Collected data entries:
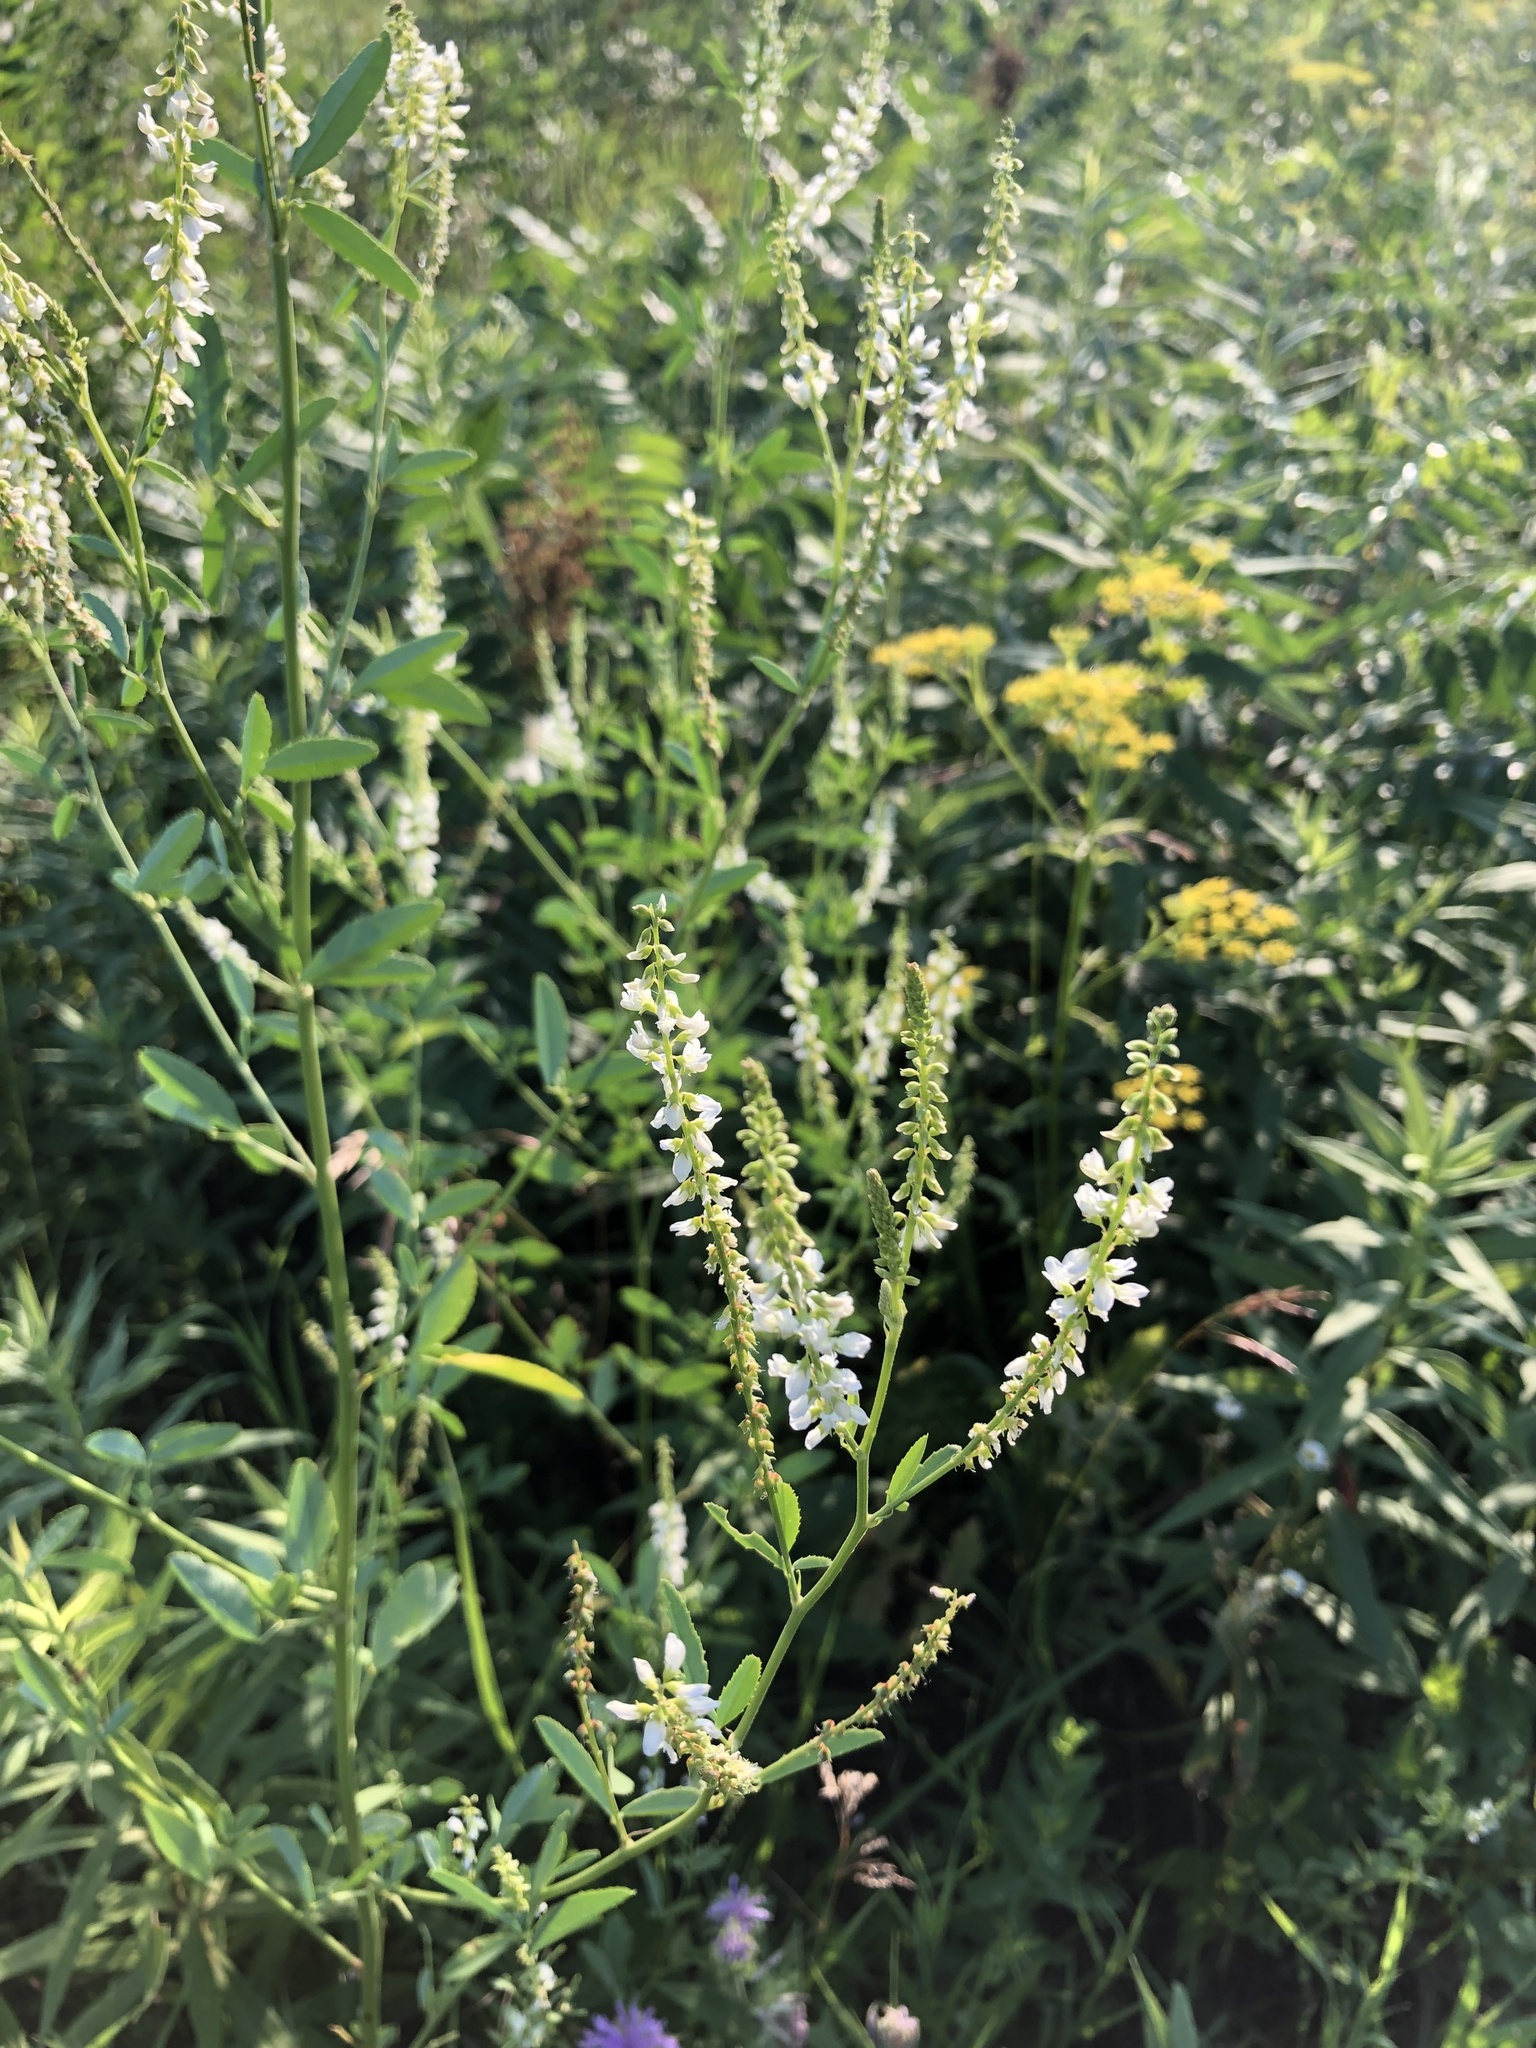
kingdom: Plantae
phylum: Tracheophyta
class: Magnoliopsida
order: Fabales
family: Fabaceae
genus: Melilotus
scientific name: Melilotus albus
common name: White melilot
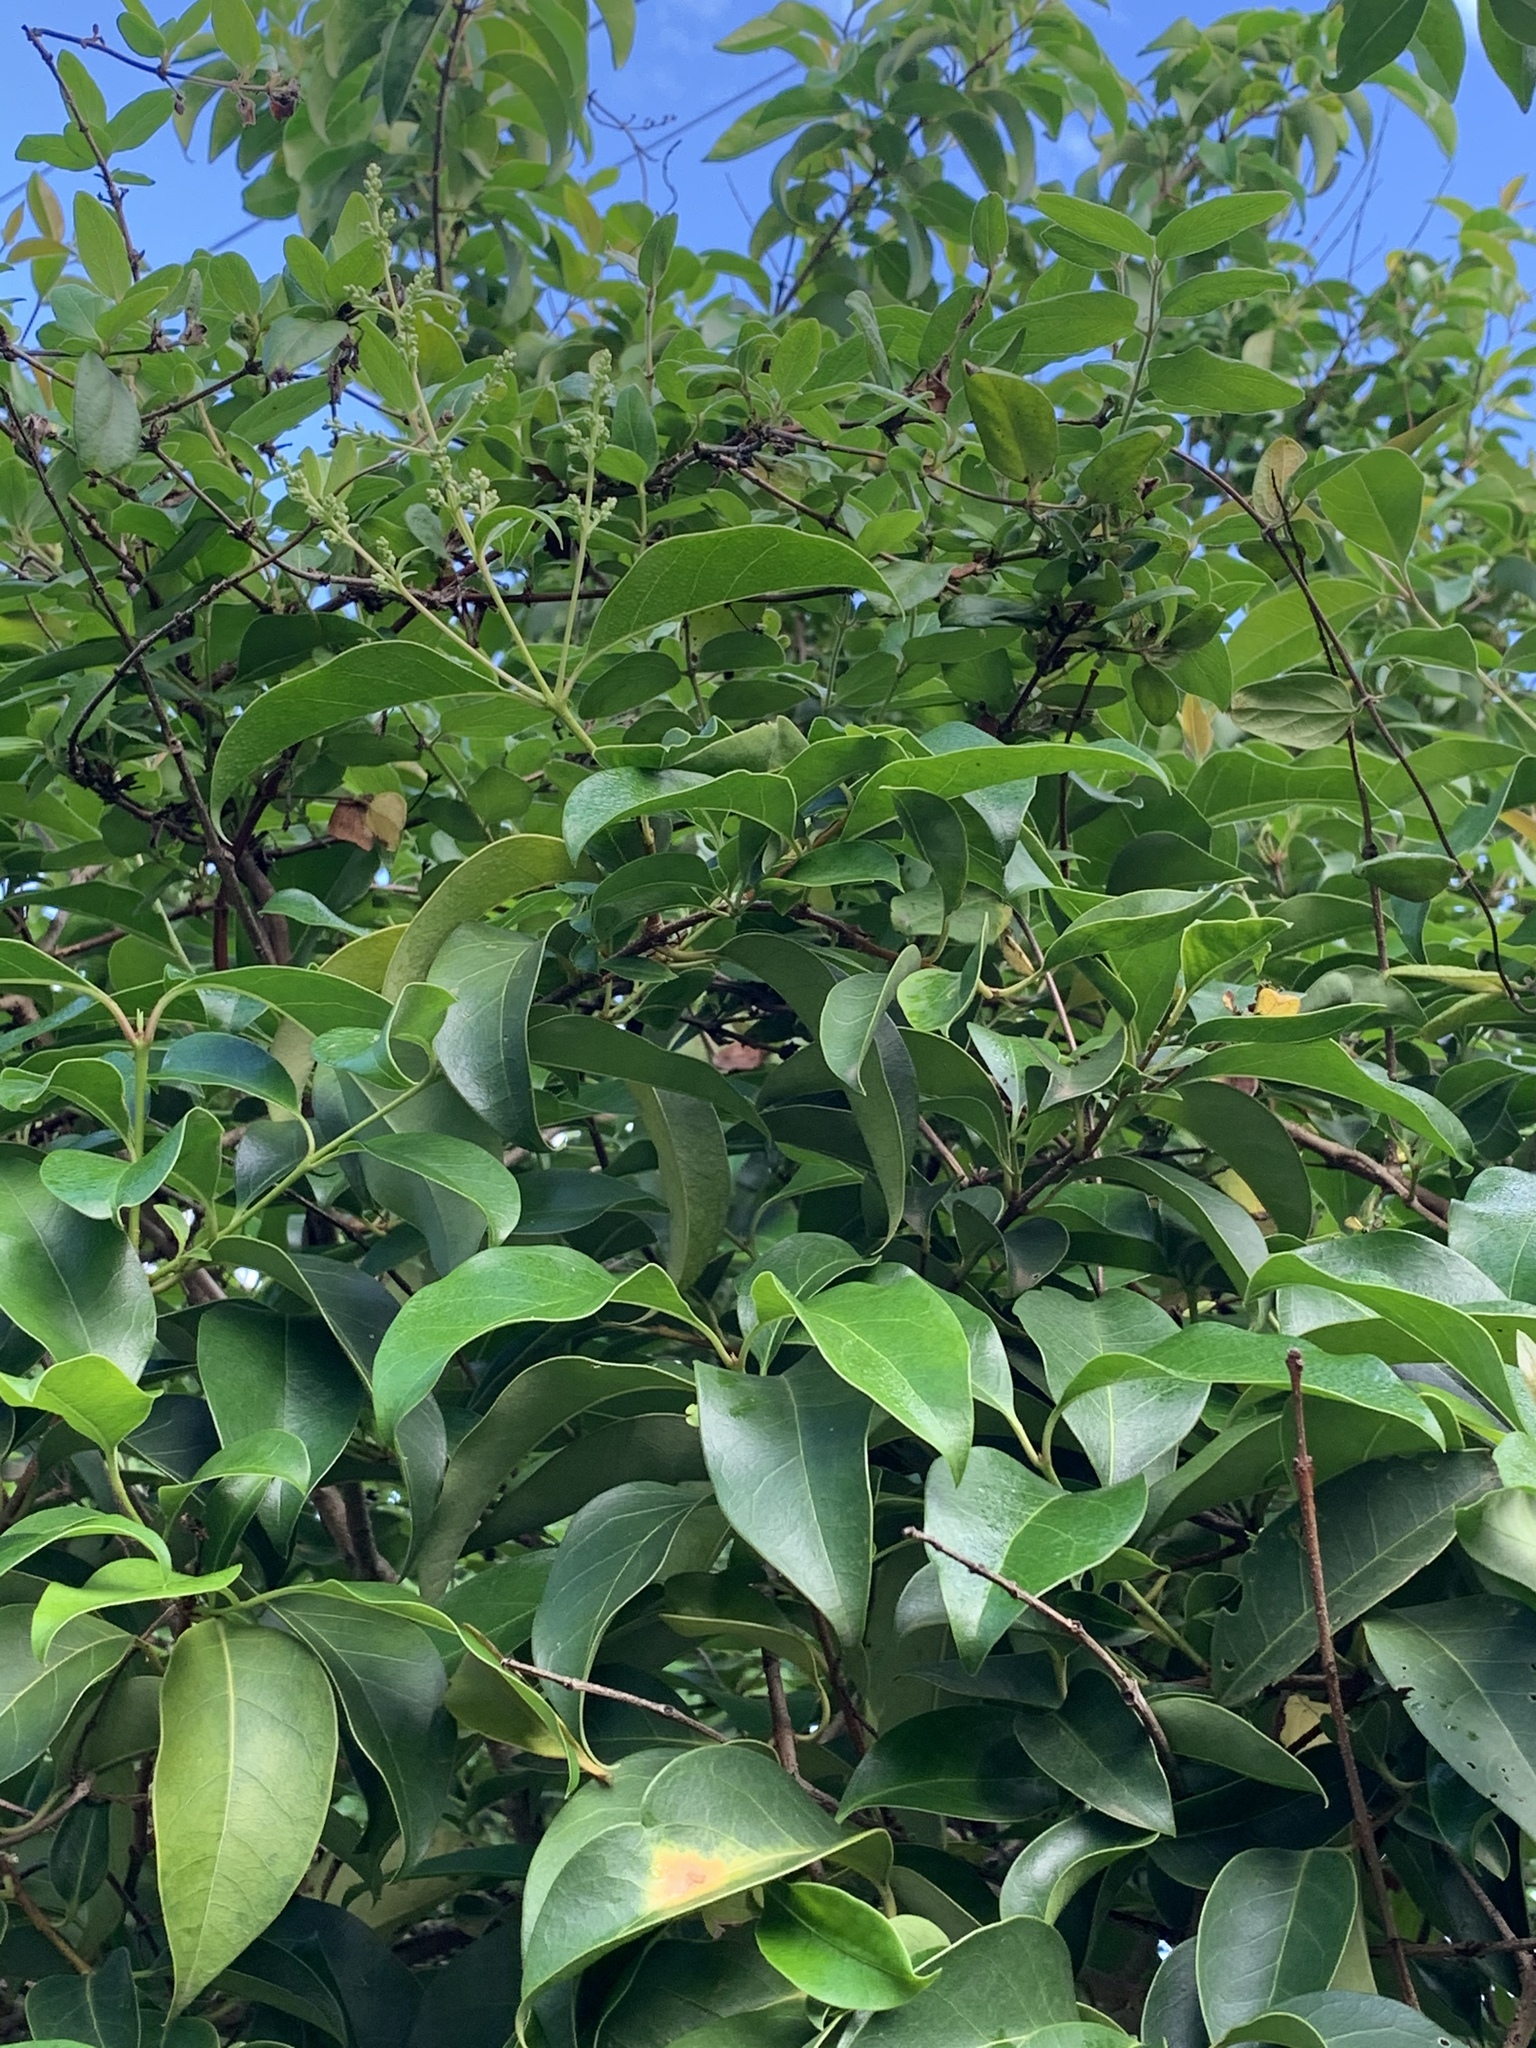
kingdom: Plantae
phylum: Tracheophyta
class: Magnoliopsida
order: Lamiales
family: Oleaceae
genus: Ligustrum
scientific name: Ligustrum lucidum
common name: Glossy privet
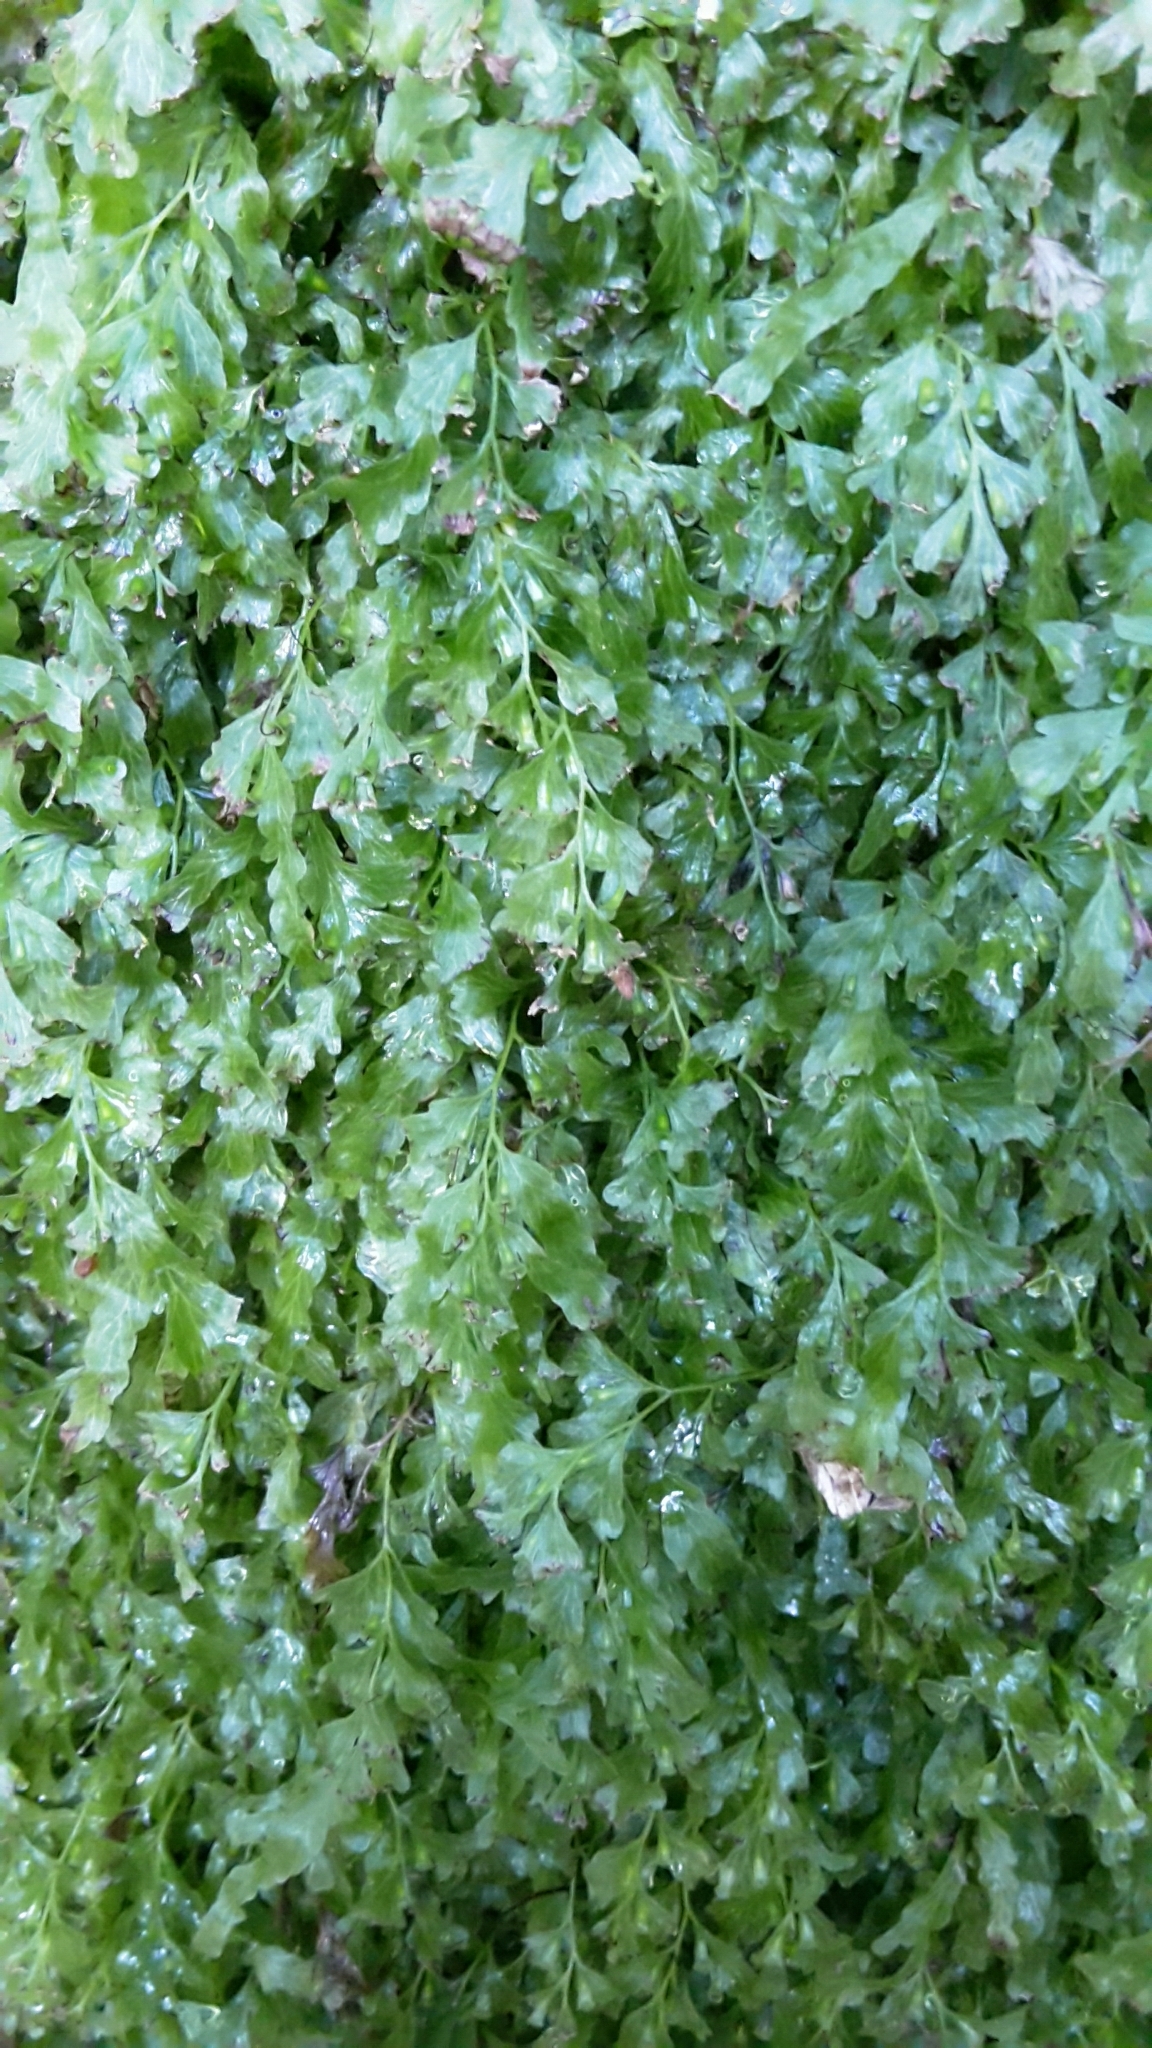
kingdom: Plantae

> The problem: Arrange these lines as a numbered list, leaving out blank lines and the pictures.

> Solution below:
1. kingdom: Plantae
2. phylum: Tracheophyta
3. class: Magnoliopsida
4. order: Fabales
5. family: Fabaceae
6. genus: Melilotus
7. scientific name: Melilotus albus
8. common name: White melilot
9. kingdom: Plantae
10. phylum: Tracheophyta
11. class: Magnoliopsida
12. order: Lamiales
13. family: Oleaceae
14. genus: Ligustrum
15. scientific name: Ligustrum lucidum
16. common name: Glossy privet
17. kingdom: Plantae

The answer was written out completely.